From Benchmark to Bedside: Lessons learned in Clinical Natural Language Processing
Abstract
Clinical Natural Language Processing (NLP) sits at the intersection of two communities with very different relationships to evaluation: NLP researchers, who measure their methods via benchmark performance, and clinicians, who need systems that are trustworthy and useful in practice for patients. Drawing on over a decade of research applied to brain health, processing NHS Scotland brain imaging reports and developing NLP tools to support research on disease prevention, prediction and cohort creation at population scale, this keynote reflects on what clinical NLP teaches us about evaluation. There are numerous challenges which make this type of work hard in practice: the lack of accessible datasets, the annotation bottleneck, the asymmetric effect of different error types and the disconnect between NLP performance and readiness for patients. Closing this gap requires more than better methods; it requires evaluation co-designed with clinical partners, transparent reporting on datasets and models and a commitment to measuring what actually matters for patients.
Speaker Information
Beatrice Alex is a professor and the chair of Artificial Intelligence at Heriot-Watt University. Prof. Alex’s research focuses on text mining and natural language processing to extract information from raw text. In particular, she has focused her research into developing tools that can assist in predicting multimorbidity and adverse drug events to improve care in later life. She’s also leading the NLP work in the Warbler project with the aim to phenotype and analyse 1.7 mio brain imaging reports of the Scottish population.
Keynote 3: Albert Gatt - Universiteit Utrecht

“It’s cheaper if you don’t involve people”
Abstract
A long-standing argument for automatic evaluation, especially in tasks involving text generation, goes as follows: To the extent that an automatic evaluation method is valid and reliable, it is preferable to human evaluation because it is cheaper, more efficient, and less susceptible to inter-evaluator variation and intra-annotator inconsistency. Such arguments were often made for reference-based metrics, including model-based evaluation metrics. A similar rationale underlies the more recent turn towards using LLMs as judges, but with an important difference, namely that such evaluations often involve tasks (such as judging some qualitative dimension of a text), which LLMs seem to be able to perform much as humans would.
In this talk, I will survey the state of play with LLM-as-Judge evaluations, with reference to recent research on: (i) the compatibility between LLM judges and humans, including experts; (ii) the problems of calibration and bias in LLMs; and (iii) the extent to which LLMs capture sufficient linguistic diversity to warrant their use as stand-ins for entire samples of human evaluators. My goal is to bring to the foreground some of the assumptions that are often left implicit in this form of automatic evaluation.

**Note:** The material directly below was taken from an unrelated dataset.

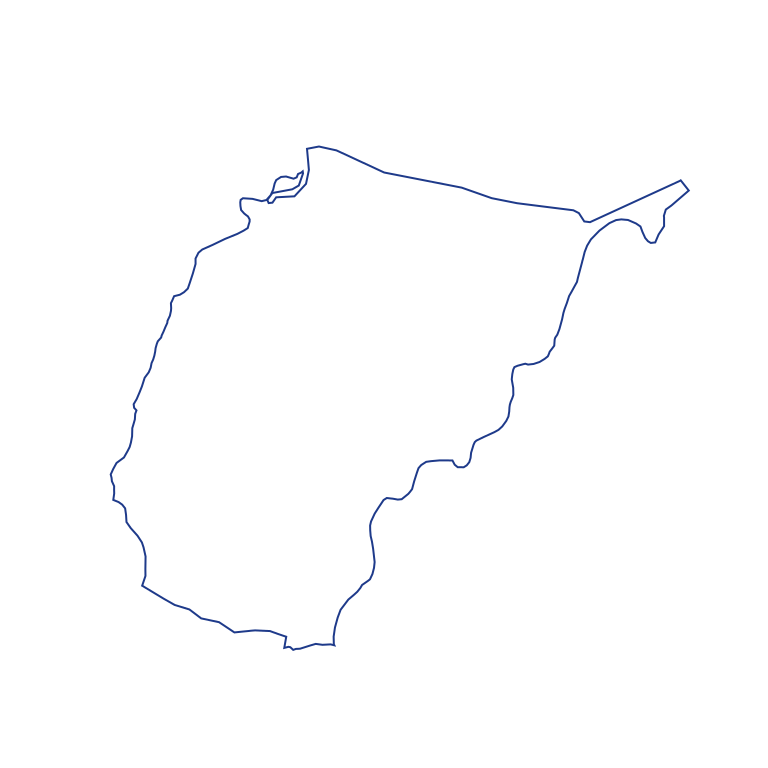 Jablah, Lattakia, Syria, rotated 107°
{"feature_id": "27442178B5090378365720", "entity_name": "Jablah", "entity_type": "district", "adm_level": 2, "iso_a3": "SYR", "parent_name": "Syria", "parent_adm1": "Lattakia", "projection": "robinson", "projection_center": [36.065, 35.345], "detail": "fine", "context": "isolated", "style": "outline", "palette": "blue", "viewbox_px": 768, "rotation_deg": 107, "n_neighbors": 0, "source": "geoboundaries", "source_scale": "gbopen_adm2", "svg_char_len": 3694}
<svg xmlns="http://www.w3.org/2000/svg" viewBox="0 0 768 768"><g transform="rotate(107 384 384)"><path d="M648.4,355.1L647.5,355.9L640.3,358.3L631.2,359.7L620.9,360.0L612.6,359.5L600.6,355.1L594.2,351.0L590.5,348.8L586.0,347.0L584.3,346.6L582.6,346.2L580.7,344.7L577.0,341.8L575.3,340.6L574.8,340.3L569.1,339.5L562.7,339.8L557.0,340.9L544.8,346.2L538.3,349.4L533.3,352.3L528.0,354.4L523.4,355.9L519.3,356.2L510.6,355.0L503.8,353.1L499.5,351.8L495.1,350.5L492.2,348.0L491.5,344.1L491.1,342.1L490.5,337.0L489.0,333.4L481.9,328.6L479.3,327.5L476.3,326.4L468.3,326.7L459.3,326.6L454.4,326.4L452.8,325.7L451.7,325.2L450.6,324.7L448.7,323.1L446.1,320.9L444.0,316.4L440.8,308.5L437.1,296.2L440.5,292.8L442.0,289.2L440.3,283.4L437.6,281.1L433.8,279.6L429.3,279.6L424.3,280.6L420.9,280.6L416.0,280.6L413.0,280.2L411.1,279.1L405.6,273.2L397.8,264.4L394.4,261.1L390.0,258.5L383.6,256.3L378.7,255.5L373.7,256.2L369.6,257.2L366.9,257.6L363.9,257.6L360.1,257.2L356.7,257.1L349.9,259.3L342.2,263.2L336.9,264.2L332.4,264.6L329.7,264.2L327.5,261.6L324.4,256.7L323.3,254.8L323.3,251.9L321.1,246.8L317.5,241.7L313.0,237.7L309.6,235.4L307.0,235.1L304.7,235.0L301.0,233.6L297.6,232.4L291.5,233.8L289.6,233.8L286.2,232.7L280.2,232.3L270.0,232.6L263.5,233.2L259.4,233.2L253.0,232.8L245.8,232.7L240.9,231.6L233.7,230.1L230.0,229.3L225.8,229.6L209.5,230.2L208.2,230.3L207.5,230.3L206.7,230.3L204.8,230.4L199.1,230.7L192.3,230.2L185.2,228.4L174.3,222.8L164.7,215.8L164.2,215.4L159.4,210.0L157.2,205.2L155.8,198.6L156.8,189.9L158.4,184.8L163.0,181.3L168.0,176.9L170.3,173.3L171.1,170.1L169.3,166.0L160.7,165.1L151.2,162.3L142.4,165.0L141.5,165.5L138.1,165.5L134.8,165.5L129.5,161.5L128.6,160.9L119.4,155.1L109.9,149.1L108.3,151.4L105.4,155.6L102.5,159.8L103.3,160.5L169.0,234.3L170.0,240.0L163.6,247.6L162.5,253.7L166.2,274.9L172.2,309.6L174.8,335.3L173.5,367.1L181.7,445.7L174.5,497.8L175.7,512.7L175.9,515.6L181.6,526.4L193.1,521.7L201.3,518.4L215.4,517.1L230.7,524.5L237.0,541.7L243.2,543.7L244.7,547.2L242.1,549.4L234.0,546.6L224.6,528.6L219.1,523.5L206.3,523.0L204.4,523.9L206.1,525.0L208.3,527.6L211.9,527.9L214.1,530.5L214.2,537.5L214.2,538.3L216.1,543.0L220.5,546.7L224.2,547.2L230.6,546.8L236.6,547.6L242.4,550.2L244.9,554.4L245.4,563.9L247.6,573.2L249.8,574.9L252.2,574.6L255.8,573.3L259.4,571.5L261.8,567.6L262.8,565.1L263.5,563.1L265.9,560.6L268.0,560.0L270.8,560.0L274.7,559.9L278.4,563.1L283.3,568.1L291.7,578.4L301.2,588.7L308.5,597.1L312.7,599.8L319.1,600.9L324.3,599.3L334.3,599.1L344.0,599.3L350.1,599.5L354.7,602.1L358.3,605.3L359.7,607.6L361.4,610.4L363.2,610.6L366.0,610.9L369.0,611.4L373.7,609.7L376.4,609.1L381.3,608.7L386.8,609.5L389.0,609.1L393.4,609.7L398.6,610.2L402.6,610.8L404.7,610.7L409.3,612.8L412.0,613.0L416.5,612.9L419.9,612.3L424.1,611.9L428.1,611.9L432.0,612.4L436.7,611.9L441.6,612.4L448.0,614.7L457.1,614.8L463.2,615.3L470.7,616.1L476.5,617.5L479.8,616.0L481.6,613.0L485.3,613.2L490.7,611.9L496.5,611.8L499.8,611.8L507.7,609.6L514.0,608.9L518.6,608.8L523.1,609.6L530.3,611.2L537.7,616.7L544.4,618.1L550.4,618.9L553.4,617.1L556.5,615.8L560.6,612.2L564.0,611.2L567.6,610.0L574.0,609.0L574.5,603.3L575.9,599.1L578.6,595.2L584.6,592.4L591.3,589.9L595.9,584.0L601.2,575.3L606.3,569.2L610.5,566.2L618.6,561.6L630.7,558.1L637.3,556.0L647.6,556.3L647.7,555.7L648.5,552.7L653.4,533.2L653.7,532.0L656.5,519.6L656.5,504.2L661.6,490.3L660.0,472.1L663.8,459.4L665.0,455.5L665.3,454.4L661.8,446.1L659.9,441.5L658.8,439.0L657.3,435.2L653.6,420.8L653.8,417.3L653.9,414.2L654.0,413.1L654.3,403.6L665.5,402.2L663.3,398.6L663.1,396.6L664.8,393.1L663.1,390.8L661.7,386.9L656.4,379.2L655.7,378.2L652.5,373.3L651.4,366.6L648.6,358.9L648.4,355.1Z" fill="none" stroke="#1e3a8a" stroke-width="2"/></g></svg>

Finally, I will bridge this discussion to a question that Ehud Reiter has been instrumental in bringing to the attention of our community over the course of his career, namely: to what extent does a proxy evaluation of this sort allow us to make assumptions about the utility and impact of deployed systems?
Speaker Information
Albert Gatt is a professor in Natural Language Generation and leads the Natural Language Processing group, Department of Information and Computing Sciences at Universiteit Utrecht. Prof. Gatt’s research mostly focusses on the automatic generation of language from non-linguistic information (a.k.a. Natural Language Generation). One important aspect of this is how systems – artificial or human – learn meaningful relationships between language and the non-linguistic, especially the perceptual, world.